[FEATURE]: Add machine-readable JSON output for -out=report by x15sr71 · Pull Request #2020 · CCExtractor/ccextractor

x15sr71 · 2026-01-14T21:58:35Z

In raising this pull request, I confirm the following (please check boxes):

I have read and understood the contributors guide.
I have checked that another pull request for this purpose does not exist.
I have considered, and confirmed that this submission will be valuable to others.
I accept that this submission may not be used, and the pull request closed at the will of the maintainer.
I give this submission freely, and claim no ownership to its content.
I have mentioned this change in the changelog.

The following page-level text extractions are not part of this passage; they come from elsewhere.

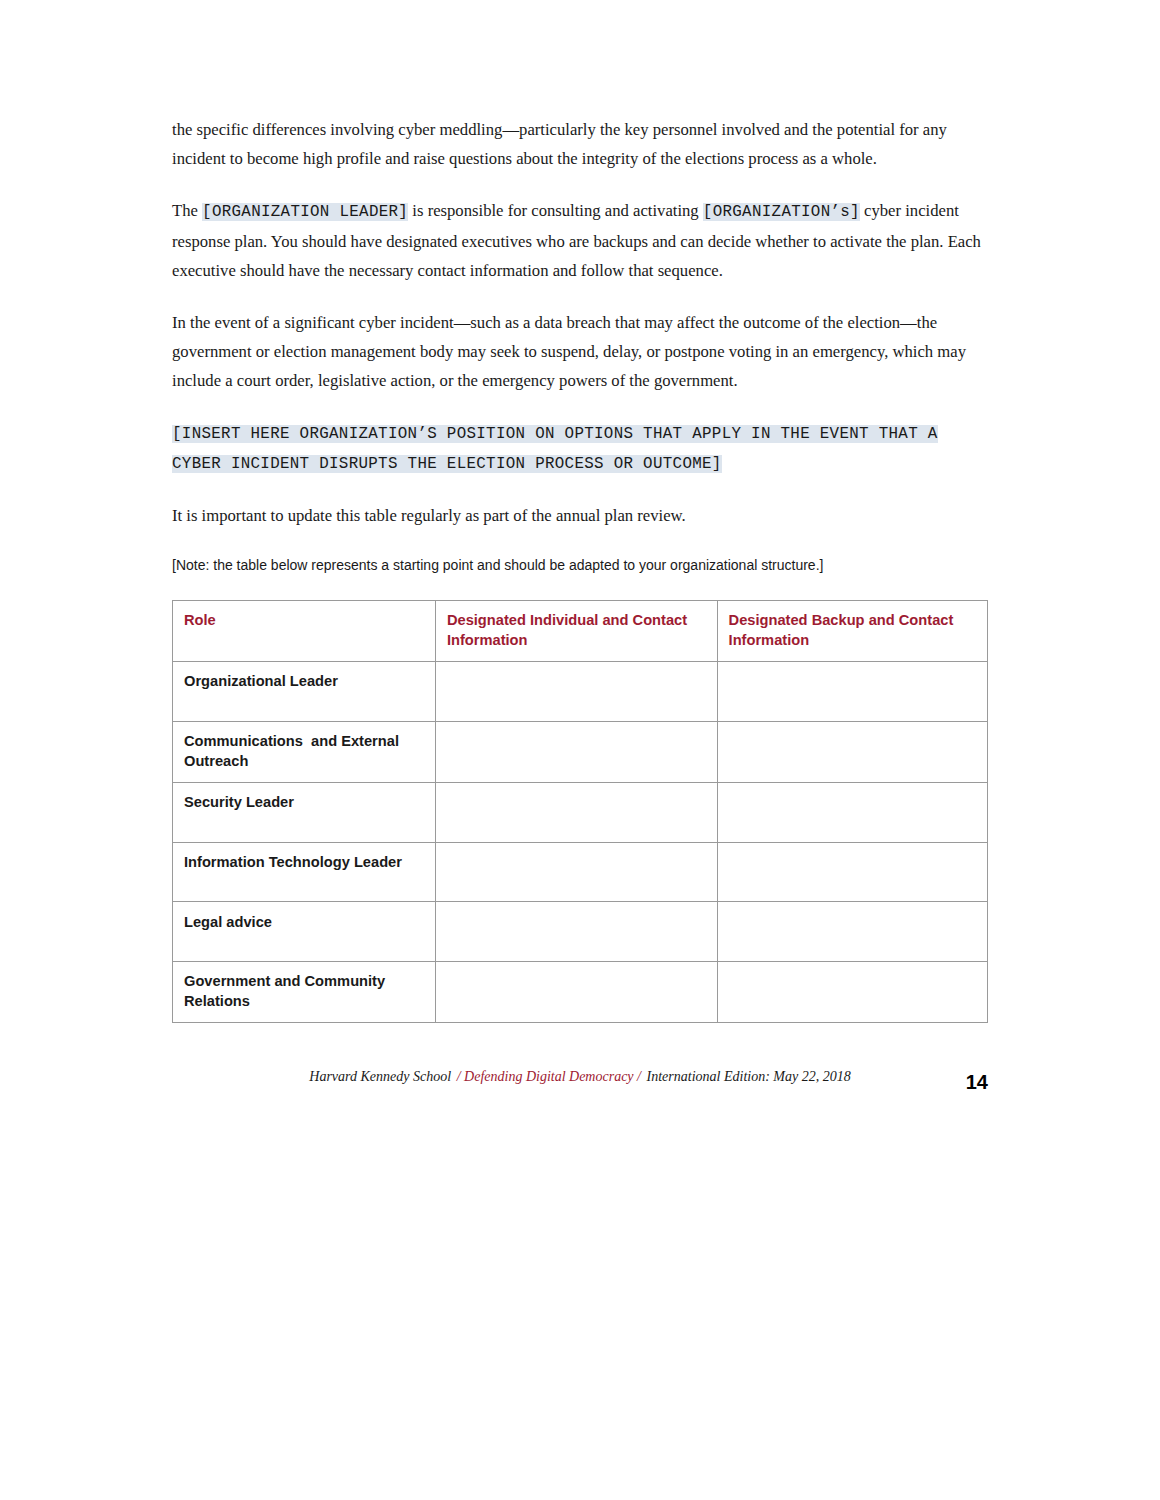the specific differences involving cyber meddling—particularly the key personnel involved and the potential for any incident to become high profile and raise questions about the integrity of the elections process as a whole.
The [ORGANIZATION LEADER] is responsible for consulting and activating [ORGANIZATION’s] cyber incident response plan. You should have designated executives who are backups and can decide whether to activate the plan. Each executive should have the necessary contact information and follow that sequence.
In the event of a significant cyber incident—such as a data breach that may affect the outcome of the election—the government or election management body may seek to suspend, delay, or postpone voting in an emergency, which may include a court order, legislative action, or the emergency powers of the government.
[INSERT HERE ORGANIZATION’S POSITION ON OPTIONS THAT APPLY IN THE EVENT THAT A CYBER INCIDENT DISRUPTS THE ELECTION PROCESS OR OUTCOME]
It is important to update this table regularly as part of the annual plan review.
[Note: the table below represents a starting point and should be adapted to your organizational structure.]
| Role | Designated Individual and Contact Information | Designated Backup and Contact Information |
| --- | --- | --- |
| Organizational Leader | | |
| Communications and External Outreach | | |
| Security Leader | | |
| Information Technology Leader | | |
| Legal advice | | |
| Government and Community Relations | | |
Harvard Kennedy School / Defending Digital Democracy / International Edition: May 22, 2018 14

My familiarity with the project is as follows (check one):

I have never used CCExtractor.
I have used CCExtractor just a couple of times.
I absolutely love CCExtractor, but have not contributed previously.
I am an active contributor to CCExtractor.

Summary

This PR implements machine-readable JSON output for the -out=report feature, addressing issue #1399. Users can now generate structured reports that can be parsed with tools like jq, enabling seamless integration with automated workflows.

Background

Currently, CCExtractor’s report output is human-readable text that requires custom parsing for automation. While other media analysis tools such as ffprobe and mediainfo provide JSON output, structured closed-caption reporting is not consistently available across tools or versions. This feature enables CCExtractor to expose its existing report data in a structured JSON format.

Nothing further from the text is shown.